**WHAT THIS TASK INVOLVES**
Copy the material word for word from its very first line through the line that contains "s DiabaHealth", and include that line.

**RECORDS PROVIDED**
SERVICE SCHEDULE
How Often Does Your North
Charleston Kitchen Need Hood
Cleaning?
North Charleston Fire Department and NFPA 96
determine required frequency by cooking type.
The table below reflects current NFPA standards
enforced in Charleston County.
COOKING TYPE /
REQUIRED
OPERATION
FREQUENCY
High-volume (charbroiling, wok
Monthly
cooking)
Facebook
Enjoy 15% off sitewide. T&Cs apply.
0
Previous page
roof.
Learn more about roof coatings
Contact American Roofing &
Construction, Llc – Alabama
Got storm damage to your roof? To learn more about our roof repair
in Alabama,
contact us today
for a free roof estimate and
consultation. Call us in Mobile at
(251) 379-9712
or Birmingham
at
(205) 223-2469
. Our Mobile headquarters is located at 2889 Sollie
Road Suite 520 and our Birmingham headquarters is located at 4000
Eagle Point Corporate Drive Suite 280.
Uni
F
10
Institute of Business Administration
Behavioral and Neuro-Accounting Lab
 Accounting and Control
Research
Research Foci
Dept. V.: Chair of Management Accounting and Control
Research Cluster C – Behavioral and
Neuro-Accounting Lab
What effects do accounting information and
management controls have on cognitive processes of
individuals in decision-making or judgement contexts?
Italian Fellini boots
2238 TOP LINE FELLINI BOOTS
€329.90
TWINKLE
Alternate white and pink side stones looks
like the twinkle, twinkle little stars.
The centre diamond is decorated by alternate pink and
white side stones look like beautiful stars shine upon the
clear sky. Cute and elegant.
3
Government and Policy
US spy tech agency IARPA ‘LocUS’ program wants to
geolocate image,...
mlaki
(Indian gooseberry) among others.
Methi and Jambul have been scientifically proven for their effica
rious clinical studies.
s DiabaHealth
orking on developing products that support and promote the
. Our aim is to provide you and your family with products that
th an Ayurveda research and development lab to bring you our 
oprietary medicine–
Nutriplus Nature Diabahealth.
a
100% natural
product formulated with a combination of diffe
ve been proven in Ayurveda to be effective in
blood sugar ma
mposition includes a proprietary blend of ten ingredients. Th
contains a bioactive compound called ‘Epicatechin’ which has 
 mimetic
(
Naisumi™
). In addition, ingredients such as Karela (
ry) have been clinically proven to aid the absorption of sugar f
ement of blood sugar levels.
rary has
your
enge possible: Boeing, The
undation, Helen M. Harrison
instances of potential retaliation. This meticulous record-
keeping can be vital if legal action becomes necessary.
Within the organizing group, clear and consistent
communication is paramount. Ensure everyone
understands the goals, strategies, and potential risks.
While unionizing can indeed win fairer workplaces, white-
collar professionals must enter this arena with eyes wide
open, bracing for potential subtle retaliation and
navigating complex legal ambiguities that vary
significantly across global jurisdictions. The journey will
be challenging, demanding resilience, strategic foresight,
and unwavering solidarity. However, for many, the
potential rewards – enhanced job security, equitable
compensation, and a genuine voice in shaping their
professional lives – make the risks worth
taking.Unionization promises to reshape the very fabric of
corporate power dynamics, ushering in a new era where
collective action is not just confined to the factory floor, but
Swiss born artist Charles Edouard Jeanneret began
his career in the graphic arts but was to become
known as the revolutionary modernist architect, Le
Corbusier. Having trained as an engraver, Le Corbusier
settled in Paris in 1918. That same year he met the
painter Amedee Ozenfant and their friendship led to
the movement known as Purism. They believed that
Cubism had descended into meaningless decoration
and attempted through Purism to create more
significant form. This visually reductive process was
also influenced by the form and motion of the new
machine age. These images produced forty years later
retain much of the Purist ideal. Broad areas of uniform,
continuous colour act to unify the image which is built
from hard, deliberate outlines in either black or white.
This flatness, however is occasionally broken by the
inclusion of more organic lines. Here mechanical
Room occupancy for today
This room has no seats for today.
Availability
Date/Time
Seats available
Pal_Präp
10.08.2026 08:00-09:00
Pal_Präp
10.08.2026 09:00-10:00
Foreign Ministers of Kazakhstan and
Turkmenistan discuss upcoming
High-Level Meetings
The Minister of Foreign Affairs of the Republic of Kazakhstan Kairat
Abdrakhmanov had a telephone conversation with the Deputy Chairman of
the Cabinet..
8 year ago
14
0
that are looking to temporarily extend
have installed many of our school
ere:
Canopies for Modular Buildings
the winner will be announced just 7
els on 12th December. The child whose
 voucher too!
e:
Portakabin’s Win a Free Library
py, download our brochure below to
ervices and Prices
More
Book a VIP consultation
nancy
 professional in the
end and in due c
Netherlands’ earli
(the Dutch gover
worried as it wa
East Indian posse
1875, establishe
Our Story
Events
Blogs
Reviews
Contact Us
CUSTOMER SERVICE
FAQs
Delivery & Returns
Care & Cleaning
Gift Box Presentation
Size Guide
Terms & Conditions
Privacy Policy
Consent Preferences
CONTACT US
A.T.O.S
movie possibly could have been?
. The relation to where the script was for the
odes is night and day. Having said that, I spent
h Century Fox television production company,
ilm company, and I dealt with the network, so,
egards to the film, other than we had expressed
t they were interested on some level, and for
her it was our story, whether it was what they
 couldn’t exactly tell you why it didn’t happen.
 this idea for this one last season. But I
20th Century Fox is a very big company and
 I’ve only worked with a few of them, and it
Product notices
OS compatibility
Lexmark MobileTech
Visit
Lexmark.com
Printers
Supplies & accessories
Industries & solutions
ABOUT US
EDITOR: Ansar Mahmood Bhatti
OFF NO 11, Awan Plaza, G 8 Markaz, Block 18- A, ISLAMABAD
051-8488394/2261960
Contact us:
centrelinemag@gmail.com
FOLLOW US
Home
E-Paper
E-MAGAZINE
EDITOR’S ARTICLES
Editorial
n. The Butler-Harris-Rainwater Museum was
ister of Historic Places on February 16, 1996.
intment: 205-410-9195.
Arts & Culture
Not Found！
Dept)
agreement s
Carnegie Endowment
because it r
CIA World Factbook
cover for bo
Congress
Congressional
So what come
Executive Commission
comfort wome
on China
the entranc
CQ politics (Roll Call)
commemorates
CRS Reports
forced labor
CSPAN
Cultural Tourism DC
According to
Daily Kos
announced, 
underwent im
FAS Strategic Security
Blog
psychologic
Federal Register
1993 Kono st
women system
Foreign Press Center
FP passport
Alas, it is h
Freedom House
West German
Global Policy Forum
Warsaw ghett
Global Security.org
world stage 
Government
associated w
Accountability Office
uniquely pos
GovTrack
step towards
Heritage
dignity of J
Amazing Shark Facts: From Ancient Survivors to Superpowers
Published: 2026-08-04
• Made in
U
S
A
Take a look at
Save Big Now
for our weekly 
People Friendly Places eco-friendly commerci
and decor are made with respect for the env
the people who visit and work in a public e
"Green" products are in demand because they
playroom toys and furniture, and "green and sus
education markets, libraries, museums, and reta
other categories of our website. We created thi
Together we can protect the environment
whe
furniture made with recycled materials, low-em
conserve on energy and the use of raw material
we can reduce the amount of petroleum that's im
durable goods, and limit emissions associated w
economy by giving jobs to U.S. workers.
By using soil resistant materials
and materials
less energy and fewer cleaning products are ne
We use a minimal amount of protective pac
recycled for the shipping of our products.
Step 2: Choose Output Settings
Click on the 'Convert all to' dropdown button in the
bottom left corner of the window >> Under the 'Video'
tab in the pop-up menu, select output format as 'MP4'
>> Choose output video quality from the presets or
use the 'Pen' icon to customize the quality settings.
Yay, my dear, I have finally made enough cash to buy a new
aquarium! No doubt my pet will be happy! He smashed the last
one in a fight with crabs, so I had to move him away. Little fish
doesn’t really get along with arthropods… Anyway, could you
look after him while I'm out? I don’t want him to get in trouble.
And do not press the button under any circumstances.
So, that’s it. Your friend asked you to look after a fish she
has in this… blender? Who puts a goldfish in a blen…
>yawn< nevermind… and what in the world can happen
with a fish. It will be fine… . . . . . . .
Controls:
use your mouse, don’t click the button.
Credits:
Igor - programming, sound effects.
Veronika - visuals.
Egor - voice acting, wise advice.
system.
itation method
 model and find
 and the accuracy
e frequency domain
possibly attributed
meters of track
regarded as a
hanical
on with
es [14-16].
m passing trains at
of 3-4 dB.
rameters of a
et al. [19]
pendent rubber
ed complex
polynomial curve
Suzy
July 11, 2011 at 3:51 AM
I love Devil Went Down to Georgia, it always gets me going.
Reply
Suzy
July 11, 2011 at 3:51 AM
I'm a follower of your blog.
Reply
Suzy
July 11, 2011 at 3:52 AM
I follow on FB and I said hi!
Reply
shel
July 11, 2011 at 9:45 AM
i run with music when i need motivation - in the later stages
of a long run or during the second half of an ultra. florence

**RESULT**
SERVICE SCHEDULE
How Often Does Your North
Charleston Kitchen Need Hood
Cleaning?
North Charleston Fire Department and NFPA 96
determine required frequency by cooking type.
The table below reflects current NFPA standards
enforced in Charleston County.
COOKING TYPE /
REQUIRED
OPERATION
FREQUENCY
High-volume (charbroiling, wok
Monthly
cooking)
Facebook
Enjoy 15% off sitewide. T&Cs apply.
0
Previous page
roof.
Learn more about roof coatings
Contact American Roofing &
Construction, Llc – Alabama
Got storm damage to your roof? To learn more about our roof repair
in Alabama,
contact us today
for a free roof estimate and
consultation. Call us in Mobile at
(251) 379-9712
or Birmingham
at
(205) 223-2469
. Our Mobile headquarters is located at 2889 Sollie
Road Suite 520 and our Birmingham headquarters is located at 4000
Eagle Point Corporate Drive Suite 280.
Uni
F
10
Institute of Business Administration
Behavioral and Neuro-Accounting Lab
 Accounting and Control
Research
Research Foci
Dept. V.: Chair of Management Accounting and Control
Research Cluster C – Behavioral and
Neuro-Accounting Lab
What effects do accounting information and
management controls have on cognitive processes of
individuals in decision-making or judgement contexts?
Italian Fellini boots
2238 TOP LINE FELLINI BOOTS
€329.90
TWINKLE
Alternate white and pink side stones looks
like the twinkle, twinkle little stars.
The centre diamond is decorated by alternate pink and
white side stones look like beautiful stars shine upon the
clear sky. Cute and elegant.
3
Government and Policy
US spy tech agency IARPA ‘LocUS’ program wants to
geolocate image,...
mlaki
(Indian gooseberry) among others.
Methi and Jambul have been scientifically proven for their effica
rious clinical studies.
s DiabaHealth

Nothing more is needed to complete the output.